LISTED ENTRIES
===============

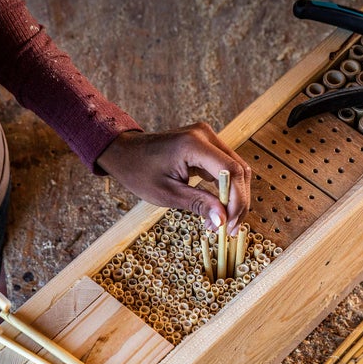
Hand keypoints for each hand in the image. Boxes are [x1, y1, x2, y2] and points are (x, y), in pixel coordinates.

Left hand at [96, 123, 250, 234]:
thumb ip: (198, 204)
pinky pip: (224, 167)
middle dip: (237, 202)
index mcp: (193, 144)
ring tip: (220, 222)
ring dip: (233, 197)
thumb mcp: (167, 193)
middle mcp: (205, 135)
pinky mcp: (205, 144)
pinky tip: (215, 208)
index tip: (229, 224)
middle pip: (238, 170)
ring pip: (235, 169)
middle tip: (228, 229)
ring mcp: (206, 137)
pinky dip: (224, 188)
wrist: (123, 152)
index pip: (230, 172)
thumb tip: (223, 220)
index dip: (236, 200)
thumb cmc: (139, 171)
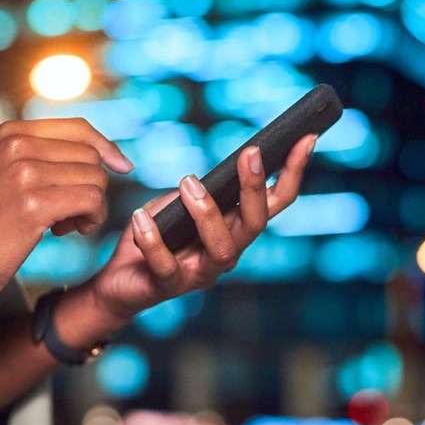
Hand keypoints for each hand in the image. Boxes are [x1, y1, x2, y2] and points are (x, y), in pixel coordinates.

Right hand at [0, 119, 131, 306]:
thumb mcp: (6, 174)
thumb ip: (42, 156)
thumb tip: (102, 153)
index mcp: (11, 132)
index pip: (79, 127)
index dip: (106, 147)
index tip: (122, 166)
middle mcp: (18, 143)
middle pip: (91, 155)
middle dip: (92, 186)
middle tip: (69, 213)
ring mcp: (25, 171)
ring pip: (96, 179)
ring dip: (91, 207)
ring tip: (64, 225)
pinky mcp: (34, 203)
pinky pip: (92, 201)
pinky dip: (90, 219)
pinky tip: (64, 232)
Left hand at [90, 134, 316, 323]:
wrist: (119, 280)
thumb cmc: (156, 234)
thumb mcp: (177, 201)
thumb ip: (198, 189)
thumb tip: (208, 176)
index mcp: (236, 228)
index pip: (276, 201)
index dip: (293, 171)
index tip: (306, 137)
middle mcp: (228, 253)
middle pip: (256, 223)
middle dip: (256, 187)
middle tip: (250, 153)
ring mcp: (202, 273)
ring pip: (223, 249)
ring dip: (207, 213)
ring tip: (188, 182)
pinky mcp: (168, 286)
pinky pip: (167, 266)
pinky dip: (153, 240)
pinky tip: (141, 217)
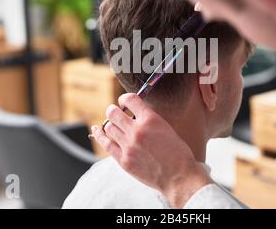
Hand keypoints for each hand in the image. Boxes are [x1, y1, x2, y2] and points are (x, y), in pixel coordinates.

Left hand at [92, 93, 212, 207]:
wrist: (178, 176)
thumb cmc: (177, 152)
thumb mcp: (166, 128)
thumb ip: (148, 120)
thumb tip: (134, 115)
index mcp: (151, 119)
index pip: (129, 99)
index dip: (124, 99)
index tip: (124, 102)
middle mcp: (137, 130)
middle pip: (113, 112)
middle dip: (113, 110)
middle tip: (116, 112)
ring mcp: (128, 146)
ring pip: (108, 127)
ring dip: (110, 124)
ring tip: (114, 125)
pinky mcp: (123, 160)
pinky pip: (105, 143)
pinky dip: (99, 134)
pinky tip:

===============

EXERCISE BRIEF
Any picture in the material is to be dropped; the rest is repeated exactly.

YOUR RESPONSE
Hand keypoints for each hand in the image. Boxes are [x1, y1, x2, y2] and points are (x, y), in pixel coordinates.

Left hand at [96, 123, 250, 234]:
thumb ip: (198, 204)
pinky pip: (224, 167)
middle dip: (237, 202)
index mcp: (193, 144)
ring tip: (220, 222)
ring dip: (233, 197)
thumb mcp: (167, 193)
middle mcp: (205, 135)
pinky mcp: (205, 144)
pinky tip: (215, 208)
index tip: (229, 224)
middle pip: (238, 170)
ring pip: (235, 169)
middle tip: (228, 229)
ring mcp: (206, 137)
pinky dip: (224, 188)
wrist: (123, 152)
index pip: (230, 172)
thumb tip: (223, 220)
index dip: (236, 200)
thumb cmc: (139, 171)
Hand keypoints for each hand in the image. Boxes are [x1, y1, x2, y2] and points are (x, y), in pixel coordinates.

Right hand at [0, 119, 131, 306]:
thumb mcp: (6, 174)
thumb ip: (42, 156)
thumb tip: (102, 153)
index mcp: (11, 132)
index pip: (79, 127)
index dip: (106, 147)
index tip: (122, 166)
middle mcp: (18, 143)
middle pip: (91, 155)
middle dip: (92, 186)
middle tip: (69, 213)
ring mcp: (25, 171)
ring pip: (96, 179)
ring dip: (91, 207)
ring tip: (64, 225)
pinky mcp: (34, 203)
pinky pip: (92, 201)
pinky dip: (90, 219)
pinky tip: (64, 232)
Left hand at [90, 134, 316, 323]:
wrist: (119, 280)
thumb cmc: (156, 234)
thumb mcp: (177, 201)
thumb ip: (198, 189)
thumb tip: (208, 176)
index mcp: (236, 228)
index pip: (276, 201)
index dip: (293, 171)
index tip: (306, 137)
middle mcp: (228, 253)
middle pip: (256, 223)
middle dip: (256, 187)
middle tip: (250, 153)
ring mcp: (202, 273)
ring pip: (223, 249)
ring dip: (207, 213)
ring tip: (188, 182)
pinky mcp: (168, 286)
pinky pip: (167, 266)
pinky dip: (153, 240)
pinky tip: (141, 217)
Hand keypoints for each hand in the image. Boxes are [x1, y1, x2, y2] and points are (x, y), in pixel coordinates.

Left hand at [92, 93, 212, 207]:
wrist: (178, 176)
thumb cmc: (177, 152)
thumb mcp: (166, 128)
thumb ip: (148, 120)
thumb tip: (134, 115)
index mcp: (151, 119)
index pip: (129, 99)
index dip: (124, 99)
index tip: (124, 102)
middle mcp: (137, 130)
middle pip: (113, 112)
middle dip: (113, 110)
middle tip: (116, 112)
ring mcp: (128, 146)
ring pip: (108, 127)
ring dip: (110, 124)
ring tip: (114, 125)
pinky mcp: (123, 160)
pinky pip: (105, 143)
pinky dip: (99, 134)
pinky tip:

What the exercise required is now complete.